Even the most naïve advocates of city/county counsolidation are aware that sentiment for the changeover in the part of Shelby County outside the City of Memphis is minimal to non-existent. What is not so well known is that the outlook for a favorable vote in Memphis itself is also dimming.
A sign of this was a largely unnoticed vote taken in the last month by the steering committee of the Shelby County Democratic Party to oppose the Charter resolution.
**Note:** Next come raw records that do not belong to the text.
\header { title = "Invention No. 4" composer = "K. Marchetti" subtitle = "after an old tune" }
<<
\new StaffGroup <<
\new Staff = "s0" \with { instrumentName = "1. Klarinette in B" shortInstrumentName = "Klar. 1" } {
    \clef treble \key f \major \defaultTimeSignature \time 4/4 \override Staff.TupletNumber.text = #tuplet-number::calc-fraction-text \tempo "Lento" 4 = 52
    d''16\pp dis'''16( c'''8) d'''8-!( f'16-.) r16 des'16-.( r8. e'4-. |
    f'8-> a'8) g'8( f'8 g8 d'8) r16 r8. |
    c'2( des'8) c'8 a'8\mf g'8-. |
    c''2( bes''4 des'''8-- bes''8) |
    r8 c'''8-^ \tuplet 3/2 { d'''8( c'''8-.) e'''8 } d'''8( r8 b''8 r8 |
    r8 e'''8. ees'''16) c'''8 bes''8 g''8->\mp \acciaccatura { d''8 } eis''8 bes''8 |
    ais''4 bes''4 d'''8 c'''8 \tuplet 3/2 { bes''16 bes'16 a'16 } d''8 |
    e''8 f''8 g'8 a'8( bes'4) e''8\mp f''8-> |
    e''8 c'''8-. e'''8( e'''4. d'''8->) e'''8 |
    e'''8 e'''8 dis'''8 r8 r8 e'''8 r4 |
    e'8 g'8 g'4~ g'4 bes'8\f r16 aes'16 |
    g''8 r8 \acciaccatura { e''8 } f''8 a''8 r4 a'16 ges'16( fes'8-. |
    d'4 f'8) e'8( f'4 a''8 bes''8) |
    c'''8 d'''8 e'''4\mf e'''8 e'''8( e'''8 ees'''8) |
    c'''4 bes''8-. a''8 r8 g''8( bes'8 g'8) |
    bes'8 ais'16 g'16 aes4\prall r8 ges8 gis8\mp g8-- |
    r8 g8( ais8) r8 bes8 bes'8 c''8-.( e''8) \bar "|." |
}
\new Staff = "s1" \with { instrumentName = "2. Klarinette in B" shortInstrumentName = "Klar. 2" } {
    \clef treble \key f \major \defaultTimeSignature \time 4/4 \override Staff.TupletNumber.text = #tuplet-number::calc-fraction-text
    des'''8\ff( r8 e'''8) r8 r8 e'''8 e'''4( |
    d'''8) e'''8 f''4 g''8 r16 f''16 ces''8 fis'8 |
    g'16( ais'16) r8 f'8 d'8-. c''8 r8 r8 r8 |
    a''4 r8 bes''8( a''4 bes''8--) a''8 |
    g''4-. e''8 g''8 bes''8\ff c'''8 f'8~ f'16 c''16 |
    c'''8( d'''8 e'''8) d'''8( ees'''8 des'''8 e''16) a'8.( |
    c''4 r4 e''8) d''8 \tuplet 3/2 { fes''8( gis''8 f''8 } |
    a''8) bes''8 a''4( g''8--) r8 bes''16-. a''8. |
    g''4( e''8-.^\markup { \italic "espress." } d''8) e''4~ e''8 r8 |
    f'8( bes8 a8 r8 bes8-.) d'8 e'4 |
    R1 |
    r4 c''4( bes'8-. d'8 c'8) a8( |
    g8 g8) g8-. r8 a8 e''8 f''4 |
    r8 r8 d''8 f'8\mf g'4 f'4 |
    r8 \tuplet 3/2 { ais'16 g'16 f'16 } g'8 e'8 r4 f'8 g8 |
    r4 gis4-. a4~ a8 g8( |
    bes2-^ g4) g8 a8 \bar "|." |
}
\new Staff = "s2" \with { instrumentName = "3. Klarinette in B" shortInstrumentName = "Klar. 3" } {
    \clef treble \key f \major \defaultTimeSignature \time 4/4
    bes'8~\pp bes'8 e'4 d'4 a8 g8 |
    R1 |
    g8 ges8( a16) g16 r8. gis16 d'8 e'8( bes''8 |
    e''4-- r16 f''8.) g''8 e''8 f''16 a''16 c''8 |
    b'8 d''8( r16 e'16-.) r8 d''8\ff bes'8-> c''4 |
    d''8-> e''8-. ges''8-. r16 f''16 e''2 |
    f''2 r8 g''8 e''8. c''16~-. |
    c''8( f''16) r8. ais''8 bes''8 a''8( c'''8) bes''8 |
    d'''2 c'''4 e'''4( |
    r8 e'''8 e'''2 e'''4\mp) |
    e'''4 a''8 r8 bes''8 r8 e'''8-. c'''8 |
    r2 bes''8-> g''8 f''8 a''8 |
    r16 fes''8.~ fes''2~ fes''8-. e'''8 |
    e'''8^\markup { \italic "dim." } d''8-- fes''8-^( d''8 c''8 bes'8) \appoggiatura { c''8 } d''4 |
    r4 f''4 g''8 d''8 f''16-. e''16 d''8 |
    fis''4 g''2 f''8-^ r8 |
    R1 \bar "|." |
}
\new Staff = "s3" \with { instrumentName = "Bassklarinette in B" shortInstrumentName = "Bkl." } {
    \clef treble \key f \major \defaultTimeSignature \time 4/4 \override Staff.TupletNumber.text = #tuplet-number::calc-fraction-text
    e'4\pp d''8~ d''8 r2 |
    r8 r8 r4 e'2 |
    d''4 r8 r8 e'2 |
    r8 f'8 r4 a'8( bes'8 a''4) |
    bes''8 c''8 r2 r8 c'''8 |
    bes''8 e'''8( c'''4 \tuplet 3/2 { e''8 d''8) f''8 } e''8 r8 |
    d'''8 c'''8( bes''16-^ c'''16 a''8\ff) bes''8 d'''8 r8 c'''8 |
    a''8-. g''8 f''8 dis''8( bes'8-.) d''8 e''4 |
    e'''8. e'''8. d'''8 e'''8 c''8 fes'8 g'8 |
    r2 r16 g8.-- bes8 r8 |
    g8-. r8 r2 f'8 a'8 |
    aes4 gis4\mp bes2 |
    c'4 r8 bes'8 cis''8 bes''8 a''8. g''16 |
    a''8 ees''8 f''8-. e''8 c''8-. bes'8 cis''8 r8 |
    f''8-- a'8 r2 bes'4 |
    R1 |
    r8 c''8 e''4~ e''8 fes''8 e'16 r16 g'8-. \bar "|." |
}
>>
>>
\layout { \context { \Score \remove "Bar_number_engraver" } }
While this vote is by no means reflective of the opinion of city residents as a whole, it does represent — by definition — the conviction of the leadership corps of the political party which has most traction in Memphis’ inner city.
The steering committee’s vote was taken to the membership at large of the party’s executive committee last Thursday night at a meeting which otherwise was dominated by post mortems of the just-concluded countywide election and by the continuing controversy over the consequences of an election-day voting-machine glitch.
As much because of the time and energy devoted to these other matters as for any reason, the executive committee voted to postpone any final action on repudiating the Metro Charter until its next monthly meeting when all the members will have been presented detailed copies of the Charter proposal to consider.
During a brief discussion of the Charter proposal, members of the party’s steering committee explained that one of their chief objections to accepting the consolidation resolution was a sense that it keeps the local governments of other county municipalities intact — with their mayors and legislative bodies continuing — while dissolving the existing structure of Memphis city government.